The key update to the vCloud Suite comes from the vCloud Automation Center 5.1 release. This component is in large part built on the technology acquired from DynamicOps, which also may turn out to be the company's cloud management secret sauce.
In early July, VMware scooped up DynamicOps, a virtualization management and cloud provisioning and automation solution provider that was spawned out of Credit Suisse. In a move that seemed to come out of nowhere, VMware may have pre-empted a possible acquisition by Dell, which was at the time a bit preoccupied with its own acquisition of Quest Software. By beating Dell and perhaps others to the punch, VMware has been able to add a key component to its cloud management capabilities.
VMware vCloud Automation Center 5.1 is a new addition to VMware's vCloud Suite. Using the DynamicOps technology, VMware is able to deliver a service governor, enabling policy-based provisioning across VMware-based private and public clouds, physical infrastructure, multiple hypervisors, and Amazon Web Services. VMware recognizes that the cloud is about self-service access and automation.

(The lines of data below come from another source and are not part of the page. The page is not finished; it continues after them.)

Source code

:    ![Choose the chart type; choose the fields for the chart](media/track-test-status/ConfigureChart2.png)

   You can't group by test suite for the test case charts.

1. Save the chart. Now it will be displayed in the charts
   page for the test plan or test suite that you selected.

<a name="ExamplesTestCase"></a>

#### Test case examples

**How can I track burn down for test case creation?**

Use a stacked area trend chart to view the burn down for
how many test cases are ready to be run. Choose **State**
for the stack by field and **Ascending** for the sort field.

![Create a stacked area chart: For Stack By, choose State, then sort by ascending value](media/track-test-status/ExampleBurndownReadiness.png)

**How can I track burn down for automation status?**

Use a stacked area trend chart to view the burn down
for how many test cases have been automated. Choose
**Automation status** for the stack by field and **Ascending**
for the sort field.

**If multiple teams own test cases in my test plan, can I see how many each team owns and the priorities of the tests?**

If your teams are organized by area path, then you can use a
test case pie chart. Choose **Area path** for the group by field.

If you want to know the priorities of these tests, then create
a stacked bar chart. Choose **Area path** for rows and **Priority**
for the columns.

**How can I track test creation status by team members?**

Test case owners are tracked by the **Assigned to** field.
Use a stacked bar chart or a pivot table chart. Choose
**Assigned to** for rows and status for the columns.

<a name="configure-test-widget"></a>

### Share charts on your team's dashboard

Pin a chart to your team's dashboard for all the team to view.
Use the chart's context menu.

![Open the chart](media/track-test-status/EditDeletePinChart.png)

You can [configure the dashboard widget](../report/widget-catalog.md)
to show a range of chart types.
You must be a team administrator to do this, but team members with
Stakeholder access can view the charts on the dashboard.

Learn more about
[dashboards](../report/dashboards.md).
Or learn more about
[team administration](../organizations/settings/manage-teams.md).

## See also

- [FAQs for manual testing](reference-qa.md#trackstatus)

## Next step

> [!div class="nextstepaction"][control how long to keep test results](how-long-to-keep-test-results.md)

Thus, Automation Center delivers a self-service portal where administrators, developers, or business users can request new IT services or manage existing resources. Herrod said users can select from a set of applications that will deploy and run automatically with full policy linkages, allowing them to move faster.
VMware vCloud Automation Center 5.1 will also be integrated with VMware vCloud Director to allow customers to leverage virtual data centers composed of VMware vCloud Suite's software-defined services. vCloud Automation Center 5.1 will also integrate with vCenter Orchestrator to automate IT process workflows across both VMware and customers' existing management tools and processes. As an example, by using external hooks the system can deploy and provision Hyper-V hypervisors directly through System Center or deploy EC2 compute and S3 storage clouds through AWS cloud APIs.